Where does the string "street" occur in the records? Copy each line that holds it.
___ Available data
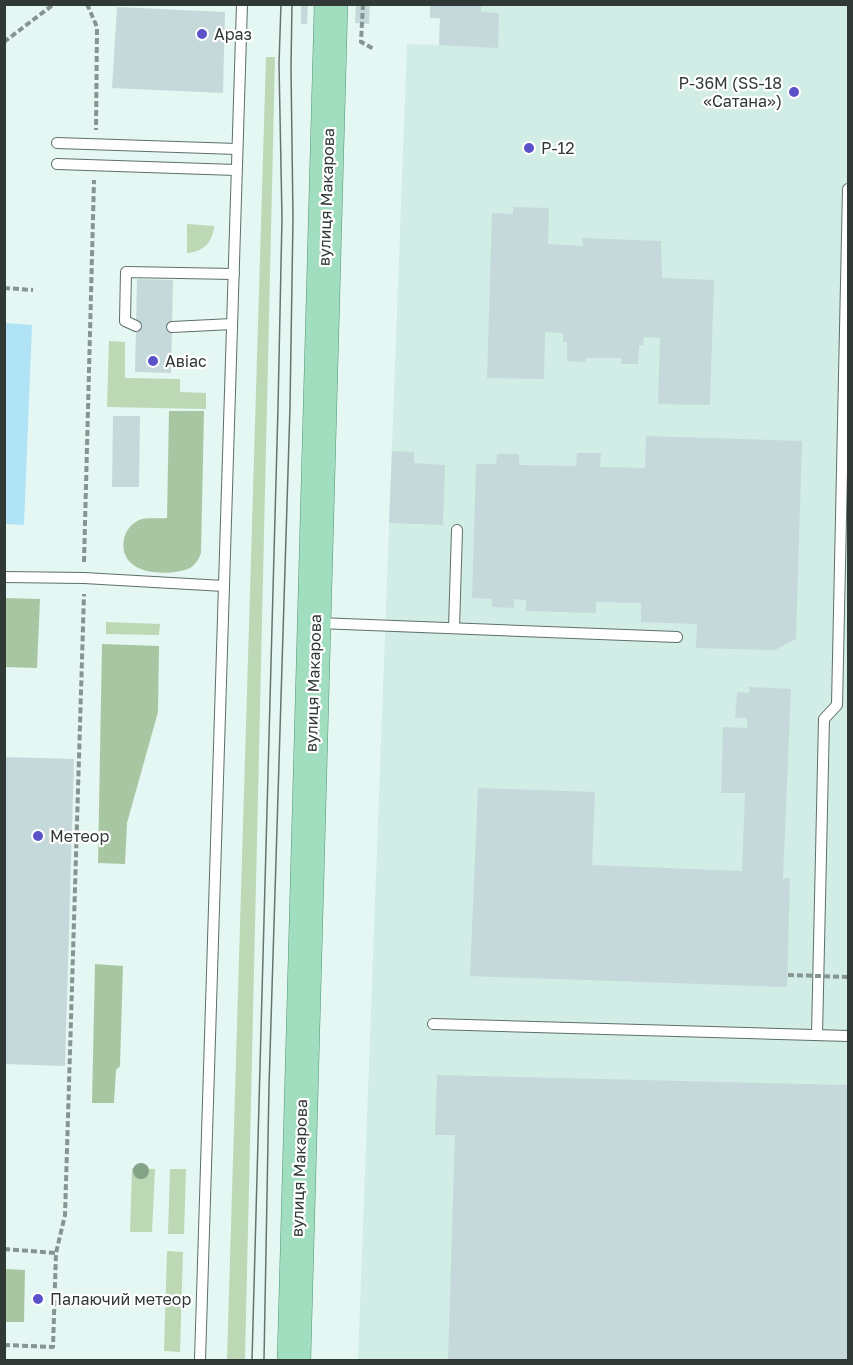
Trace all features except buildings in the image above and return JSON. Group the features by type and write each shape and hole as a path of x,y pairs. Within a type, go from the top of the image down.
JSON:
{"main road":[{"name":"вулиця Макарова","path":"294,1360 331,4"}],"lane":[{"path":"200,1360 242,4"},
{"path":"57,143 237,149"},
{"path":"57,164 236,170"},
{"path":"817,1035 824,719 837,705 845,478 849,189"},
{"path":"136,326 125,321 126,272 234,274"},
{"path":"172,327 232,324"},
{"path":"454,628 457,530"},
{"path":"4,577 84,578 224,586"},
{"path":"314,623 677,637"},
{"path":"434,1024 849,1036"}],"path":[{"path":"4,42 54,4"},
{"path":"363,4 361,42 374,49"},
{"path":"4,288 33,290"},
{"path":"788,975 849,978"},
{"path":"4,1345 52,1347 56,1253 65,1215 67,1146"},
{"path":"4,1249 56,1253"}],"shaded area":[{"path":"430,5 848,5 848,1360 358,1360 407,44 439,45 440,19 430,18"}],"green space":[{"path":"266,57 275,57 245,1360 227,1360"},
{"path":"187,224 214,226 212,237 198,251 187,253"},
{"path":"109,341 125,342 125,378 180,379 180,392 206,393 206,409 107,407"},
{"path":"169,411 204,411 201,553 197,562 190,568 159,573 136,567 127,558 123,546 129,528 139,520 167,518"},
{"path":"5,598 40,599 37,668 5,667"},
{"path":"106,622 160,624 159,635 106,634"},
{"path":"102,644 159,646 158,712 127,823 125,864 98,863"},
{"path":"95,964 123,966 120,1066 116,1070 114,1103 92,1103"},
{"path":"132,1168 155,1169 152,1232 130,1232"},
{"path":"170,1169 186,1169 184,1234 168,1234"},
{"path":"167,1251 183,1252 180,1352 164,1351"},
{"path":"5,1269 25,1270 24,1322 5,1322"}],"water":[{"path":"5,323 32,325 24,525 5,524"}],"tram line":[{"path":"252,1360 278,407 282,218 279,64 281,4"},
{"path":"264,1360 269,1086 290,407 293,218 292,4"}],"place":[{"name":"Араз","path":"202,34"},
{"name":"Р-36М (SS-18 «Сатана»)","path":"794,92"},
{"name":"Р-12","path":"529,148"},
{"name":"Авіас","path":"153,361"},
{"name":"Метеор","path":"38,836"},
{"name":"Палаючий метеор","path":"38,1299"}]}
______
___ Available data
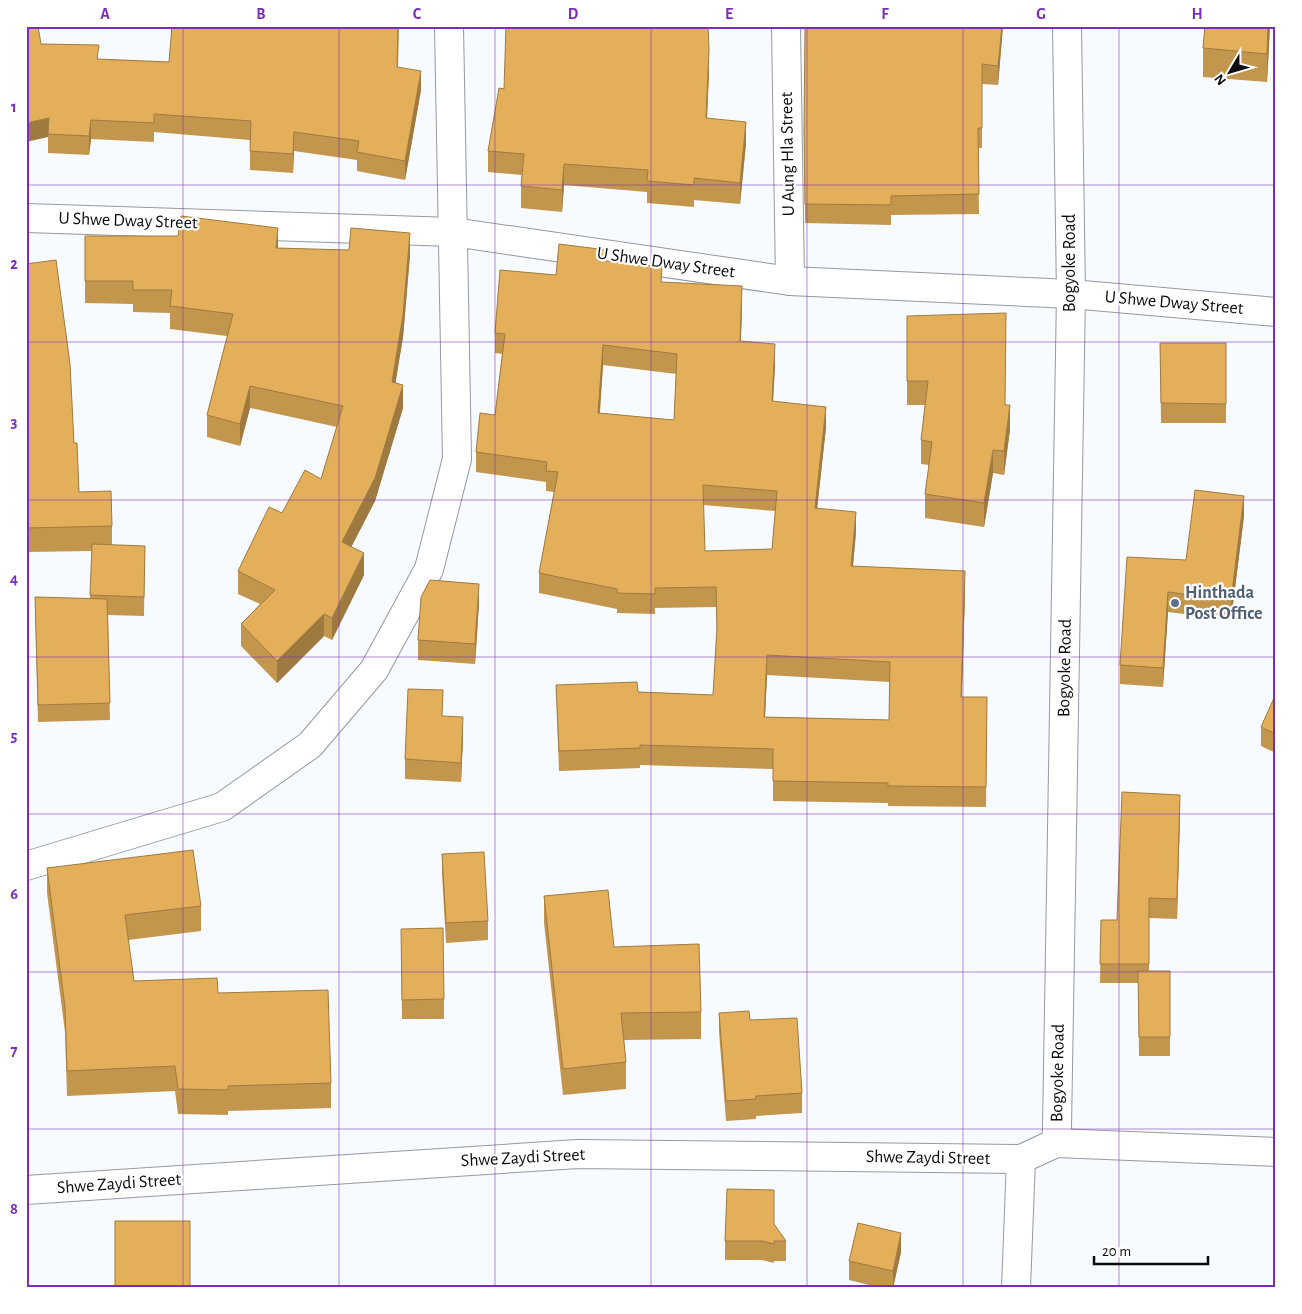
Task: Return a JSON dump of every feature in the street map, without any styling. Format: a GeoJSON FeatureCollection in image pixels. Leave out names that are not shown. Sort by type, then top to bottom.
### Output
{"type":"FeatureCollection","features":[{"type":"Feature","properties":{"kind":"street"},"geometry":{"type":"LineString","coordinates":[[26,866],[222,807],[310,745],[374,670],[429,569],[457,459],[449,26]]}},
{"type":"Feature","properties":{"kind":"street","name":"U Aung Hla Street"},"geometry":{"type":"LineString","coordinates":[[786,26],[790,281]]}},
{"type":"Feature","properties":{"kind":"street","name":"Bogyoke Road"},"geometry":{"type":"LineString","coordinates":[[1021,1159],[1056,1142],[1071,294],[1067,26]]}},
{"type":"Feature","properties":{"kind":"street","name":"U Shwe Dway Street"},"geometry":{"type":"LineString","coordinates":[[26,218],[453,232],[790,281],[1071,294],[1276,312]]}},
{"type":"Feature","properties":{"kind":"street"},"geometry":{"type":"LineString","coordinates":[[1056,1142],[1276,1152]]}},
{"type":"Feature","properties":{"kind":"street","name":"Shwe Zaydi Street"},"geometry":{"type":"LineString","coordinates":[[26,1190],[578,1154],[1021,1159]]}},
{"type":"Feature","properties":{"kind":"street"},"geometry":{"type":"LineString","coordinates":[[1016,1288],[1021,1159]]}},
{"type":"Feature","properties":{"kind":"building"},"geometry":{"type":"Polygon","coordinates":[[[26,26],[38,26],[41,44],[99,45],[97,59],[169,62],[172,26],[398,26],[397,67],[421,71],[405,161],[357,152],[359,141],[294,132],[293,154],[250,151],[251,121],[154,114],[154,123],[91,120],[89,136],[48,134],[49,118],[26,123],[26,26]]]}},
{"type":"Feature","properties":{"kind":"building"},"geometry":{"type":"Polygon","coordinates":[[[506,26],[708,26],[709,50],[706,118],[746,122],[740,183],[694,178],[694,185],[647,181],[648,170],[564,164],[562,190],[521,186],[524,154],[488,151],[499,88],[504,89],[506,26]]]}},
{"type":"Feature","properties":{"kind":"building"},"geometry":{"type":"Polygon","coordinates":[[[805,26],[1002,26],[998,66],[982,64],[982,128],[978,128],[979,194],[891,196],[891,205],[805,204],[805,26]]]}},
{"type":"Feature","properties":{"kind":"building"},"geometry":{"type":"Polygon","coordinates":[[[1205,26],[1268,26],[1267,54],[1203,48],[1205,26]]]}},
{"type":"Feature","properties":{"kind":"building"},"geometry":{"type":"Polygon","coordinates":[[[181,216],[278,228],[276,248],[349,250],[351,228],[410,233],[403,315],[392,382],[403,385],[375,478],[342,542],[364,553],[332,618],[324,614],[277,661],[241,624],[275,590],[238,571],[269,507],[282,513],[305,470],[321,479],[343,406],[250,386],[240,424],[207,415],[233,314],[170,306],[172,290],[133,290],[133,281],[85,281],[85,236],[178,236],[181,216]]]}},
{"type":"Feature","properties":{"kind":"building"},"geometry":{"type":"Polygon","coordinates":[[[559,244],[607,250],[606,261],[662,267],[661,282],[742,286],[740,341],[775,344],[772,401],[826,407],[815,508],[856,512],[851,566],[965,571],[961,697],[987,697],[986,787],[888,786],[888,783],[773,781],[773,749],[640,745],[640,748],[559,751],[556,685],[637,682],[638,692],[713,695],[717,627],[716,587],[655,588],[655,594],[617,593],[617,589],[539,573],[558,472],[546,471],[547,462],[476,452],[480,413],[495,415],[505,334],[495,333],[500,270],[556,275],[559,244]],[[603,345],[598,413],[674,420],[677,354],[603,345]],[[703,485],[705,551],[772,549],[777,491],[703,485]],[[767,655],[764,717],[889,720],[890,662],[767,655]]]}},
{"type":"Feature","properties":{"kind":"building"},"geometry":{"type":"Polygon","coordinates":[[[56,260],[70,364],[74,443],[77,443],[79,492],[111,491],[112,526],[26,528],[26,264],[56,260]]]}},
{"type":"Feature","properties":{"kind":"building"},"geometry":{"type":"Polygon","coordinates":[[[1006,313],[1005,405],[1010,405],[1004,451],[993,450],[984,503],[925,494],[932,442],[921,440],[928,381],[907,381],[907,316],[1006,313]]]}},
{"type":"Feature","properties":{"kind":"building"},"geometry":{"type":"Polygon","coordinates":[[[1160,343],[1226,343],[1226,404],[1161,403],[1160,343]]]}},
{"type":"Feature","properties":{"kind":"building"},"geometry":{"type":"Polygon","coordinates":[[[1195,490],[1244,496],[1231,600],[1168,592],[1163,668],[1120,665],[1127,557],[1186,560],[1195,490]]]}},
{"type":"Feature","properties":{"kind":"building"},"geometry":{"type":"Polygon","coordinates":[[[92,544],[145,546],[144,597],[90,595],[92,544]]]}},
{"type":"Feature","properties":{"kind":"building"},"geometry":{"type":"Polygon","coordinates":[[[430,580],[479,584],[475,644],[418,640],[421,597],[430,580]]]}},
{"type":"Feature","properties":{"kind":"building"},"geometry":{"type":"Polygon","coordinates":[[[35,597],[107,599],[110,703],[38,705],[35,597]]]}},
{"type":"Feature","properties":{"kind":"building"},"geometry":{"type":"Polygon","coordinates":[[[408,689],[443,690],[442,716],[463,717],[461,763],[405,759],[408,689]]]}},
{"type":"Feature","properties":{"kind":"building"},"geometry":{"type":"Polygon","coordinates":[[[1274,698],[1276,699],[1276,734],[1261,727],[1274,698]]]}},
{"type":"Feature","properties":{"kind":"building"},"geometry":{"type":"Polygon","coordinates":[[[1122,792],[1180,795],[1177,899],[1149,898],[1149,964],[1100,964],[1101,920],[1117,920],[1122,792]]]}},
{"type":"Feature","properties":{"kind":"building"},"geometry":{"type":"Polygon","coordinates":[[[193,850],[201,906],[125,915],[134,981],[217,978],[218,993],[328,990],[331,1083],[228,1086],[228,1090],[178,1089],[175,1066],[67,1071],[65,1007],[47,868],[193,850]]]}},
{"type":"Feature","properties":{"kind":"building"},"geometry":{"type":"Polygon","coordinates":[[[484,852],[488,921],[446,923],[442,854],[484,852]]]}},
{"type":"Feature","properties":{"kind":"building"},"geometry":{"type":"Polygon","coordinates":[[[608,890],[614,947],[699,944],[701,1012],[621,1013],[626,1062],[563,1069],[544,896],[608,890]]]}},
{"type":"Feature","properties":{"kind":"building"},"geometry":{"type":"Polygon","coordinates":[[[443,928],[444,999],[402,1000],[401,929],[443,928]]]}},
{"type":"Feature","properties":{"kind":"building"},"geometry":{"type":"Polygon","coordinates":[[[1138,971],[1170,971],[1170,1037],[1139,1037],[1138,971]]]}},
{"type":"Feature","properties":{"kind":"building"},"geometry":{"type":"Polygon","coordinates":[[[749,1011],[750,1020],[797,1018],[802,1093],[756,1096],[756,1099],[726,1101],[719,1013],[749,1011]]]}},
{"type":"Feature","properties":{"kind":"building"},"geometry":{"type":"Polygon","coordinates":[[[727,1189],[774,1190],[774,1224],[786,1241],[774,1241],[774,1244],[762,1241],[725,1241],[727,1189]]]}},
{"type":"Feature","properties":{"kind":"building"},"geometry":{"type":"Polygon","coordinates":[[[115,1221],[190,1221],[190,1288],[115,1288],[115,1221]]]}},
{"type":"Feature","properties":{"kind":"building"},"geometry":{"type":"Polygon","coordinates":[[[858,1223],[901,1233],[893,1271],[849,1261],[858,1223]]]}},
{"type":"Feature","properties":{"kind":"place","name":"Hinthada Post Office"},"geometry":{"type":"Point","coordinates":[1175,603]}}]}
______
→ Your response:
Task: Return a JSON dump of every feature in the street map, without any styling. Format: a GeoJSON FeatureCollection in image pixels. Leave out names that are not shown. Sort by type, then top to bottom.
{"type":"FeatureCollection","features":[{"type":"Feature","properties":{"kind":"street"},"geometry":{"type":"LineString","coordinates":[[26,866],[222,807],[310,745],[374,670],[429,569],[457,459],[449,26]]}},
{"type":"Feature","properties":{"kind":"street","name":"U Aung Hla Street"},"geometry":{"type":"LineString","coordinates":[[786,26],[790,281]]}},
{"type":"Feature","properties":{"kind":"street","name":"Bogyoke Road"},"geometry":{"type":"LineString","coordinates":[[1021,1159],[1056,1142],[1071,294],[1067,26]]}},
{"type":"Feature","properties":{"kind":"street","name":"U Shwe Dway Street"},"geometry":{"type":"LineString","coordinates":[[26,218],[453,232],[790,281],[1071,294],[1276,312]]}},
{"type":"Feature","properties":{"kind":"street"},"geometry":{"type":"LineString","coordinates":[[1056,1142],[1276,1152]]}},
{"type":"Feature","properties":{"kind":"street","name":"Shwe Zaydi Street"},"geometry":{"type":"LineString","coordinates":[[26,1190],[578,1154],[1021,1159]]}},
{"type":"Feature","properties":{"kind":"street"},"geometry":{"type":"LineString","coordinates":[[1016,1288],[1021,1159]]}},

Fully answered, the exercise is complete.